(Collected data)
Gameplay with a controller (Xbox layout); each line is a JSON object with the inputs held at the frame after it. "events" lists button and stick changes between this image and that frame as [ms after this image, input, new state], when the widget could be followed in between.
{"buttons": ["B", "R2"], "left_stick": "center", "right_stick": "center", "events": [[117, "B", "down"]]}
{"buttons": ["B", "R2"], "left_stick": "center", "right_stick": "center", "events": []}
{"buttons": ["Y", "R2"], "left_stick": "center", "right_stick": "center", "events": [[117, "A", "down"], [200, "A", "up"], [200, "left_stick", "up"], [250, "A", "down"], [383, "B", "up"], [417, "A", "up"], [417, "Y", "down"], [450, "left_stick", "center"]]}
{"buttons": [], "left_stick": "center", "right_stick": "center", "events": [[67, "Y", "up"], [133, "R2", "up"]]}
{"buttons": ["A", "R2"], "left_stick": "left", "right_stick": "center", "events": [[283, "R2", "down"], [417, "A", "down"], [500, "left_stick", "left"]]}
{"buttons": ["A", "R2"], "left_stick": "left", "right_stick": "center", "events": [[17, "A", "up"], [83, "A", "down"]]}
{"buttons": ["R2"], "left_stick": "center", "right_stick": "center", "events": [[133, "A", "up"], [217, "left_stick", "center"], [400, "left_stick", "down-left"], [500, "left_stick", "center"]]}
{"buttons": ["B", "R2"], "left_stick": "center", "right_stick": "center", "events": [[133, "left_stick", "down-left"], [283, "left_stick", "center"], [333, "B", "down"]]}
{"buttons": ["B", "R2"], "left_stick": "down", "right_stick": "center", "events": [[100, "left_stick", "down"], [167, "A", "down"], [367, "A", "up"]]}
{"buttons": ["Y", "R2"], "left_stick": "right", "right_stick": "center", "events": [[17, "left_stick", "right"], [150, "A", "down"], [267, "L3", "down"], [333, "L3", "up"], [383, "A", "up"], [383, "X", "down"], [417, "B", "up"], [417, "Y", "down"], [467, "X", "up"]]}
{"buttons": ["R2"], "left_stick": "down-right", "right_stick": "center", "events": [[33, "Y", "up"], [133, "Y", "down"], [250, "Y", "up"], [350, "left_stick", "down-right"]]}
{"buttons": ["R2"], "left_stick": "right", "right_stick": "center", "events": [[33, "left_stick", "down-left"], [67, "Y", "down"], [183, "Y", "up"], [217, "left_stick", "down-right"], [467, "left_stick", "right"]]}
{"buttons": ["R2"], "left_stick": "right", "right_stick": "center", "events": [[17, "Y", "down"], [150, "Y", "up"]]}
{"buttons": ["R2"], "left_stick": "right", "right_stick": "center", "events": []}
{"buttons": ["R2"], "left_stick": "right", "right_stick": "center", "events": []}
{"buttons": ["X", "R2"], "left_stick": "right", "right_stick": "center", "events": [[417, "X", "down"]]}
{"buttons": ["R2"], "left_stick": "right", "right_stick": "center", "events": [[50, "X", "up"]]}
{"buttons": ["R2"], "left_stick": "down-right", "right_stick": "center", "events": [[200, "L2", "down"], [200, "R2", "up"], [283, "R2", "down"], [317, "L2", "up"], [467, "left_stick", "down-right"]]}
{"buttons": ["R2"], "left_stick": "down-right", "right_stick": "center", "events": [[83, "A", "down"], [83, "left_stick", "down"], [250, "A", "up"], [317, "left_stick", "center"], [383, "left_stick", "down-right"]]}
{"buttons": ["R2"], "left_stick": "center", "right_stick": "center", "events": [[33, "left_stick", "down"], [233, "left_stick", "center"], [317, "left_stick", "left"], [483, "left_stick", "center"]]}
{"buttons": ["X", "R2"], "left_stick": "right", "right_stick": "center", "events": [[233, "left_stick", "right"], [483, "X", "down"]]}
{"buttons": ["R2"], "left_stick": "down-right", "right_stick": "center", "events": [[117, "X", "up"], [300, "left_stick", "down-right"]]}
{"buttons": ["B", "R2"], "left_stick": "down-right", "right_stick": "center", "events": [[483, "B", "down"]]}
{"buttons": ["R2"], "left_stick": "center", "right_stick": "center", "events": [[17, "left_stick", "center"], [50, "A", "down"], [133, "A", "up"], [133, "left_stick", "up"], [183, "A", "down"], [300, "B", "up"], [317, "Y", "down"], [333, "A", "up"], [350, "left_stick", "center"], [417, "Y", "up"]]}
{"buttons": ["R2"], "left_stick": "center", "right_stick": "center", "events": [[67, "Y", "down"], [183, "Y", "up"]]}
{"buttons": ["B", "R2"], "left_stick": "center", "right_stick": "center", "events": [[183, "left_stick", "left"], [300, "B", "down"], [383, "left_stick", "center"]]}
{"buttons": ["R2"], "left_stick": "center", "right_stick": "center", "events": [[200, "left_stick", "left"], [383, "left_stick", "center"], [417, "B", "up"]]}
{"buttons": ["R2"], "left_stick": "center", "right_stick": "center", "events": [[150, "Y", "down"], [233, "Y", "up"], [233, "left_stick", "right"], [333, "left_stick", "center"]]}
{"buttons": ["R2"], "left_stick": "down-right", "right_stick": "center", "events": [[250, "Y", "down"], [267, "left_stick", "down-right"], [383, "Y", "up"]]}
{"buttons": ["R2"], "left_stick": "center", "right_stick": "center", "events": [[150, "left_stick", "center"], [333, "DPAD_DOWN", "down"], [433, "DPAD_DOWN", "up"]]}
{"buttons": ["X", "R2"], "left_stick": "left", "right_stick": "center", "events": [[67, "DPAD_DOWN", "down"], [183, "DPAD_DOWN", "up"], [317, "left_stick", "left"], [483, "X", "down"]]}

§ **Description of the task**
All the lines above should appear again in the answer, exactly as written.

§ **Answer to the problem**
Gameplay with a controller (Xbox layout); each line is a JSON object with the inputs held at the frame after it. "events" lists button and stick changes between this image and that frame as [ms after this image, input, new state], when the widget could be followed in between.
{"buttons": ["B", "R2"], "left_stick": "center", "right_stick": "center", "events": [[117, "B", "down"]]}
{"buttons": ["B", "R2"], "left_stick": "center", "right_stick": "center", "events": []}
{"buttons": ["Y", "R2"], "left_stick": "center", "right_stick": "center", "events": [[117, "A", "down"], [200, "A", "up"], [200, "left_stick", "up"], [250, "A", "down"], [383, "B", "up"], [417, "A", "up"], [417, "Y", "down"], [450, "left_stick", "center"]]}
{"buttons": [], "left_stick": "center", "right_stick": "center", "events": [[67, "Y", "up"], [133, "R2", "up"]]}
{"buttons": ["A", "R2"], "left_stick": "left", "right_stick": "center", "events": [[283, "R2", "down"], [417, "A", "down"], [500, "left_stick", "left"]]}
{"buttons": ["A", "R2"], "left_stick": "left", "right_stick": "center", "events": [[17, "A", "up"], [83, "A", "down"]]}
{"buttons": ["R2"], "left_stick": "center", "right_stick": "center", "events": [[133, "A", "up"], [217, "left_stick", "center"], [400, "left_stick", "down-left"], [500, "left_stick", "center"]]}
{"buttons": ["B", "R2"], "left_stick": "center", "right_stick": "center", "events": [[133, "left_stick", "down-left"], [283, "left_stick", "center"], [333, "B", "down"]]}
{"buttons": ["B", "R2"], "left_stick": "down", "right_stick": "center", "events": [[100, "left_stick", "down"], [167, "A", "down"], [367, "A", "up"]]}
{"buttons": ["Y", "R2"], "left_stick": "right", "right_stick": "center", "events": [[17, "left_stick", "right"], [150, "A", "down"], [267, "L3", "down"], [333, "L3", "up"], [383, "A", "up"], [383, "X", "down"], [417, "B", "up"], [417, "Y", "down"], [467, "X", "up"]]}
{"buttons": ["R2"], "left_stick": "down-right", "right_stick": "center", "events": [[33, "Y", "up"], [133, "Y", "down"], [250, "Y", "up"], [350, "left_stick", "down-right"]]}
{"buttons": ["R2"], "left_stick": "right", "right_stick": "center", "events": [[33, "left_stick", "down-left"], [67, "Y", "down"], [183, "Y", "up"], [217, "left_stick", "down-right"], [467, "left_stick", "right"]]}
{"buttons": ["R2"], "left_stick": "right", "right_stick": "center", "events": [[17, "Y", "down"], [150, "Y", "up"]]}
{"buttons": ["R2"], "left_stick": "right", "right_stick": "center", "events": []}
{"buttons": ["R2"], "left_stick": "right", "right_stick": "center", "events": []}
{"buttons": ["X", "R2"], "left_stick": "right", "right_stick": "center", "events": [[417, "X", "down"]]}
{"buttons": ["R2"], "left_stick": "right", "right_stick": "center", "events": [[50, "X", "up"]]}
{"buttons": ["R2"], "left_stick": "down-right", "right_stick": "center", "events": [[200, "L2", "down"], [200, "R2", "up"], [283, "R2", "down"], [317, "L2", "up"], [467, "left_stick", "down-right"]]}
{"buttons": ["R2"], "left_stick": "down-right", "right_stick": "center", "events": [[83, "A", "down"], [83, "left_stick", "down"], [250, "A", "up"], [317, "left_stick", "center"], [383, "left_stick", "down-right"]]}
{"buttons": ["R2"], "left_stick": "center", "right_stick": "center", "events": [[33, "left_stick", "down"], [233, "left_stick", "center"], [317, "left_stick", "left"], [483, "left_stick", "center"]]}
{"buttons": ["X", "R2"], "left_stick": "right", "right_stick": "center", "events": [[233, "left_stick", "right"], [483, "X", "down"]]}
{"buttons": ["R2"], "left_stick": "down-right", "right_stick": "center", "events": [[117, "X", "up"], [300, "left_stick", "down-right"]]}
{"buttons": ["B", "R2"], "left_stick": "down-right", "right_stick": "center", "events": [[483, "B", "down"]]}
{"buttons": ["R2"], "left_stick": "center", "right_stick": "center", "events": [[17, "left_stick", "center"], [50, "A", "down"], [133, "A", "up"], [133, "left_stick", "up"], [183, "A", "down"], [300, "B", "up"], [317, "Y", "down"], [333, "A", "up"], [350, "left_stick", "center"], [417, "Y", "up"]]}
{"buttons": ["R2"], "left_stick": "center", "right_stick": "center", "events": [[67, "Y", "down"], [183, "Y", "up"]]}
{"buttons": ["B", "R2"], "left_stick": "center", "right_stick": "center", "events": [[183, "left_stick", "left"], [300, "B", "down"], [383, "left_stick", "center"]]}
{"buttons": ["R2"], "left_stick": "center", "right_stick": "center", "events": [[200, "left_stick", "left"], [383, "left_stick", "center"], [417, "B", "up"]]}
{"buttons": ["R2"], "left_stick": "center", "right_stick": "center", "events": [[150, "Y", "down"], [233, "Y", "up"], [233, "left_stick", "right"], [333, "left_stick", "center"]]}
{"buttons": ["R2"], "left_stick": "down-right", "right_stick": "center", "events": [[250, "Y", "down"], [267, "left_stick", "down-right"], [383, "Y", "up"]]}
{"buttons": ["R2"], "left_stick": "center", "right_stick": "center", "events": [[150, "left_stick", "center"], [333, "DPAD_DOWN", "down"], [433, "DPAD_DOWN", "up"]]}
{"buttons": ["X", "R2"], "left_stick": "left", "right_stick": "center", "events": [[67, "DPAD_DOWN", "down"], [183, "DPAD_DOWN", "up"], [317, "left_stick", "left"], [483, "X", "down"]]}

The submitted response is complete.